Hugo mumbled something, poking the fire with a stick.
“But then, you have always wanted to understand them, and their magic,” Archibald said, guessing his thoughts.
Hugo looked up in surprise.
“Fine,” Archibald continued. “That can be our first lesson.” Archibald cleared his throat in a formal way. “Who are the mages of Aberdeen and what do they rule?”

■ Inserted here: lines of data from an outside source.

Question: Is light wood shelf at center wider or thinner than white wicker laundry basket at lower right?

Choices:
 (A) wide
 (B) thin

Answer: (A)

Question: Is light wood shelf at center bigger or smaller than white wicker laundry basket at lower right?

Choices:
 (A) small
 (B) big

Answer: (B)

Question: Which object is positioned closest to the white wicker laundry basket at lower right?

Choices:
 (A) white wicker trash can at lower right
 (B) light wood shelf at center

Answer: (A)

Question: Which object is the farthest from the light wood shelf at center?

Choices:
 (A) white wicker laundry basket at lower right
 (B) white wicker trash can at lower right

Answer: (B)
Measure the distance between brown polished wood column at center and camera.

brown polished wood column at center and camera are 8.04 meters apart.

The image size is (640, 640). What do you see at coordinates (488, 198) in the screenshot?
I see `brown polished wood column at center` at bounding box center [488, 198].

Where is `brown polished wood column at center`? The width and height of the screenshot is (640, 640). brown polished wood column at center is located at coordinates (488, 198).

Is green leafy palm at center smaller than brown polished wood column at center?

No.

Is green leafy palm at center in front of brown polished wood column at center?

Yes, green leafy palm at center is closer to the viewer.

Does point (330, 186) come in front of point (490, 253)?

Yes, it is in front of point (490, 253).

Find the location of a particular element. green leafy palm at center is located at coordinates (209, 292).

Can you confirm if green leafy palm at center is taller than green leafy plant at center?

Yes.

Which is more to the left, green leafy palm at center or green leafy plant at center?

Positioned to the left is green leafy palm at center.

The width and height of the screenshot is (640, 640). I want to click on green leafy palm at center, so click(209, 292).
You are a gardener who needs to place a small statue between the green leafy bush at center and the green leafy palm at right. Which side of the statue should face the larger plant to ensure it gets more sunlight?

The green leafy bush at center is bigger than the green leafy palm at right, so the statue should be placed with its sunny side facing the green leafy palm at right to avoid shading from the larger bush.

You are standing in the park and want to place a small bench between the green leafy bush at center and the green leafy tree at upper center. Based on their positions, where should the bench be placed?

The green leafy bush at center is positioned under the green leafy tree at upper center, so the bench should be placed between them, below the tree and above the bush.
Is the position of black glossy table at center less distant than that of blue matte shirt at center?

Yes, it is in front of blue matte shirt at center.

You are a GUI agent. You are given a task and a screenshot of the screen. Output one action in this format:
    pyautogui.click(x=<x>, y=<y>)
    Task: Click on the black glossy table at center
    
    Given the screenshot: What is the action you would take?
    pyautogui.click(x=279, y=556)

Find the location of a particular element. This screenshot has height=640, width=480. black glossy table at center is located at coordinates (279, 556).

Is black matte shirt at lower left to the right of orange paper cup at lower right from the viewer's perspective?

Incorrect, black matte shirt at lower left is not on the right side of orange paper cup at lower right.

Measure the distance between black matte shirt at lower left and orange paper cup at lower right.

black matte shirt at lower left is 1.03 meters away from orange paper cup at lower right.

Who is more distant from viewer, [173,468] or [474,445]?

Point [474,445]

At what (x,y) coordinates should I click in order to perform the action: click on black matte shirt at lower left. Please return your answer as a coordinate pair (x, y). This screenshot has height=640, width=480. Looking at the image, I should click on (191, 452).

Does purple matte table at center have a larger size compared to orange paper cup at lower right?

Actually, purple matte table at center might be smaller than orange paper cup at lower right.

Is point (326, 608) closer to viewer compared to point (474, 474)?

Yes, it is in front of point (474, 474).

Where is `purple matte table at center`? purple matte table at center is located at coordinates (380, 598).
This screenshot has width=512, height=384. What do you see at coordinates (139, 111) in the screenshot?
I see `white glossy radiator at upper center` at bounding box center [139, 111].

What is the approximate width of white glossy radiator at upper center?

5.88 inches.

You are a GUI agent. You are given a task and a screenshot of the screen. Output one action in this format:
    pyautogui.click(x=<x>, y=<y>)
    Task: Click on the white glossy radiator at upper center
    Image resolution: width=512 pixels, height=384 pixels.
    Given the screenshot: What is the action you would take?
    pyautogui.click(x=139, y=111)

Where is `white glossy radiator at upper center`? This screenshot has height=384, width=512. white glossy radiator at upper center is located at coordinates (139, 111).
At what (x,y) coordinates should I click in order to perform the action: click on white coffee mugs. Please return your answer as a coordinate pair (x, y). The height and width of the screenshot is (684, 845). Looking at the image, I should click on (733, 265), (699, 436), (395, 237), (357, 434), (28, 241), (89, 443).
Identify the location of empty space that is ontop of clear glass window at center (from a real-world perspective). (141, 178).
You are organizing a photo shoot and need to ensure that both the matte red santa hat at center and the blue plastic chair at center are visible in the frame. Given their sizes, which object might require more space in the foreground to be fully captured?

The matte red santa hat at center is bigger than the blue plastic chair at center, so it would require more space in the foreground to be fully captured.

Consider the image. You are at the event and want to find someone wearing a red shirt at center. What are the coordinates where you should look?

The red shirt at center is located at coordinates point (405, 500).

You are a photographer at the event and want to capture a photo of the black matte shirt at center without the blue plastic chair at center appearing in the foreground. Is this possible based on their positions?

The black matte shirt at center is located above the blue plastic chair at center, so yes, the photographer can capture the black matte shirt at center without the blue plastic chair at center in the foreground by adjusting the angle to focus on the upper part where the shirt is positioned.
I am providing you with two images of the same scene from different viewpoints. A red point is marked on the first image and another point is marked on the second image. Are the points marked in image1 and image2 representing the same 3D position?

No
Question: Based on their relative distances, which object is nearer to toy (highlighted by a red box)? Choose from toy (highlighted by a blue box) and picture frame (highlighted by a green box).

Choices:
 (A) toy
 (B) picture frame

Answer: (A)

Hugo rolled his eyes. “I suppose you want to hear it like it says in the poem?”
“Yes, I do. Speaking of which, where is the poem found and what is it called?”
Hugo sighed. He had walked right into that one. “The Seven Souls of Nature, from the Book of the Magemother,” he recited.
“And what does it say?”
Hugo shifted, settling into a more comfortable position, and began.
“Chant the names of mages five:
Chantra first, the Mage of Fire
Second, Belterras of earth
Cassis, metal’s mage, is third
Unda is the lord of sea
Lignumis of wood and tree.”
Hugo paused, trying to remember.
Archibald goaded him on. “Didn’t you say it was called the seven souls of nature?”
“Just a second! It’s not like I read it every day.” He cleared his throat and continued,
“Above the stone, above the sea,
Above the fire and the tree,
Above the earth, the wind is free;
Animus, the sixth, is king.”
“There you have it,” Archibald began, but Hugo interrupted him.
“So Chantra rules the fire—her magic governs it, I guess? Belterras is over the earth, Cassis is the Mage of Metal, Unda controls the sea—and Lignumis the forest and wood,” he said in a rush.